◆ **Exercise goal**: Copy out the data from its first line through the line holding "14815 Johnson Road TRL, Manor, TX 78653", inclusive, and swap every "Sqft" for "Square Feet" while leaving everything else unchanged. Return only those lines.

◆ **Data supplied**:
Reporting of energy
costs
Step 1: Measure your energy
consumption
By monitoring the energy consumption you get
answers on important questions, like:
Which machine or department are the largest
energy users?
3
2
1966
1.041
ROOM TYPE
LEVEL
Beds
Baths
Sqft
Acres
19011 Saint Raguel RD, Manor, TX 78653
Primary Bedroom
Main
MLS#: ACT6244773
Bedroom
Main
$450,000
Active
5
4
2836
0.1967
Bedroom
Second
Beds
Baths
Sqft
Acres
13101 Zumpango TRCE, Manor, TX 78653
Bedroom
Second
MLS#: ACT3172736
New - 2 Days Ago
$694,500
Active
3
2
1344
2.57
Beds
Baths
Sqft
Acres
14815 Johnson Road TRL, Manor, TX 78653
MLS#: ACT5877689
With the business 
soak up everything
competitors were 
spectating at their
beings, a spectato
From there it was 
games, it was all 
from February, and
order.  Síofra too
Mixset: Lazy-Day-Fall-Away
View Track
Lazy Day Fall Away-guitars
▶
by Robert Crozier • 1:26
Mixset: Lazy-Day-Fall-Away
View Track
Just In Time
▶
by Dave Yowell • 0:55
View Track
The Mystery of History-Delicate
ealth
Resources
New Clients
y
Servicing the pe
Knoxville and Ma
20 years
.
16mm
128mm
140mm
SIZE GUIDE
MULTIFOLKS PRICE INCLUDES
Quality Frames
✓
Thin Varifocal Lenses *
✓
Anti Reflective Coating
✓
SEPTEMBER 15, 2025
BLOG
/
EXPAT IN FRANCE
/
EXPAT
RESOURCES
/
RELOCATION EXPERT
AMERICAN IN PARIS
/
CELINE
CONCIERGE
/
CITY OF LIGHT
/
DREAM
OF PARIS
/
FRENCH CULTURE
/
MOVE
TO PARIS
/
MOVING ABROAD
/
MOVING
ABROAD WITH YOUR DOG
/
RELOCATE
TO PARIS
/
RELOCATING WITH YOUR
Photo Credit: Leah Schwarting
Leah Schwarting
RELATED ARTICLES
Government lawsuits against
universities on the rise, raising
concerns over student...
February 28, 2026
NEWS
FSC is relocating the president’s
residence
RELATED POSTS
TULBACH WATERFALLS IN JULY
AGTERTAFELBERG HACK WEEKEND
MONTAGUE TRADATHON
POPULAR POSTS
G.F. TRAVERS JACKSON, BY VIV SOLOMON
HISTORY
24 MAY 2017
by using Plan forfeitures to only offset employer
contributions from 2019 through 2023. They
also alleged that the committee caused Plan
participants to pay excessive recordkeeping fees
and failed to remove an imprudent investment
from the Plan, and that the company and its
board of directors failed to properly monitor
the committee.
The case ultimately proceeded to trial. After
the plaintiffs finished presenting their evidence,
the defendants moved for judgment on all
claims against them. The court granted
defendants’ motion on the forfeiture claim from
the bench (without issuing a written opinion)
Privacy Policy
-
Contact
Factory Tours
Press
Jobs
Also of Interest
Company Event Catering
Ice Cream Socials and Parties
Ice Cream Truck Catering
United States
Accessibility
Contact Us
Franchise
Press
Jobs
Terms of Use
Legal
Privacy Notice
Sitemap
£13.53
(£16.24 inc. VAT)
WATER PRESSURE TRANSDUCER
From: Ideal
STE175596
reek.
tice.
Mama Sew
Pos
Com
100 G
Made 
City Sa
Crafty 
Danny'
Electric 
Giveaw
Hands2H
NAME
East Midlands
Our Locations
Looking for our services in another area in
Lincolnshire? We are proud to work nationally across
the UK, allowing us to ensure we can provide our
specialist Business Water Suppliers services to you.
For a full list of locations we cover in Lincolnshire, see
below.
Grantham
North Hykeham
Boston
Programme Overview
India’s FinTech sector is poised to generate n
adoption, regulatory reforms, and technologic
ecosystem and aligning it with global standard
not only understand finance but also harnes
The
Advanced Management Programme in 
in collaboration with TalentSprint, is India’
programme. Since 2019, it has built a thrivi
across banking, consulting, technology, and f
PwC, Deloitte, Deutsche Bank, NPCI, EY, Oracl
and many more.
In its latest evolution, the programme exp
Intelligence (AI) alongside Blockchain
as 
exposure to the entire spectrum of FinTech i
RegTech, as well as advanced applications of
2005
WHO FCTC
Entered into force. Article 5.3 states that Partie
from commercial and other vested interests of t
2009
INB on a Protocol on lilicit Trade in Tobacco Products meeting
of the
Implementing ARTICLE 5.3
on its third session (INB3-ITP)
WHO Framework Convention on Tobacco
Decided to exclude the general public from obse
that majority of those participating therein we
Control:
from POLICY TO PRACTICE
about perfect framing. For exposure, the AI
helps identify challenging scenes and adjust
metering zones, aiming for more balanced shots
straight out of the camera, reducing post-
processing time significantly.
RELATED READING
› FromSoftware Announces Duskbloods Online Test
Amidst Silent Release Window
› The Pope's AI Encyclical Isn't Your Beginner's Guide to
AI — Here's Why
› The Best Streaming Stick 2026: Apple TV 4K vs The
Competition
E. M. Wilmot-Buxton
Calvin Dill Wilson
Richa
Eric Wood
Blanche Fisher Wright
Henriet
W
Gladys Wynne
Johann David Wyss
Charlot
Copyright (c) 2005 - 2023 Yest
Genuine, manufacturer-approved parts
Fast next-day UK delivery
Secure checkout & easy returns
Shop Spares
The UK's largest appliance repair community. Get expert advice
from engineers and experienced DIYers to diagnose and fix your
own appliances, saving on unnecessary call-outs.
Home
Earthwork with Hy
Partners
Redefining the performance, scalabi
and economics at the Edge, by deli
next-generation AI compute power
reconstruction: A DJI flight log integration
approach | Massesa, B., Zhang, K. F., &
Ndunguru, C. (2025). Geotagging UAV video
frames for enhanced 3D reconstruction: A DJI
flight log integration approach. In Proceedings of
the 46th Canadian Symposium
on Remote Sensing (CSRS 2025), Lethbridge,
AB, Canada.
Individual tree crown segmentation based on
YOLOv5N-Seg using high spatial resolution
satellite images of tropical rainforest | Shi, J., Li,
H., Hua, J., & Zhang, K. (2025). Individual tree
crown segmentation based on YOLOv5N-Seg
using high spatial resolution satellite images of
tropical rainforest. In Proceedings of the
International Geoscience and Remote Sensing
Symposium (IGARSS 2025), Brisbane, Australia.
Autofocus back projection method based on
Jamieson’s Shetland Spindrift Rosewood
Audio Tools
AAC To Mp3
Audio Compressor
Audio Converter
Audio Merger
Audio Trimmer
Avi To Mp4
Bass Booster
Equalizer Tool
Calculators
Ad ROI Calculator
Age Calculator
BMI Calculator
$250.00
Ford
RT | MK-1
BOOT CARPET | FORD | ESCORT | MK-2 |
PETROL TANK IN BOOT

◆ **Written solution**:
Reporting of energy
costs
Step 1: Measure your energy
consumption
By monitoring the energy consumption you get
answers on important questions, like:
Which machine or department are the largest
energy users?
3
2
1966
1.041
ROOM TYPE
LEVEL
Beds
Baths
Square Feet
Acres
19011 Saint Raguel RD, Manor, TX 78653
Primary Bedroom
Main
MLS#: ACT6244773
Bedroom
Main
$450,000
Active
5
4
2836
0.1967
Bedroom
Second
Beds
Baths
Square Feet
Acres
13101 Zumpango TRCE, Manor, TX 78653
Bedroom
Second
MLS#: ACT3172736
New - 2 Days Ago
$694,500
Active
3
2
1344
2.57
Beds
Baths
Square Feet
Acres
14815 Johnson Road TRL, Manor, TX 78653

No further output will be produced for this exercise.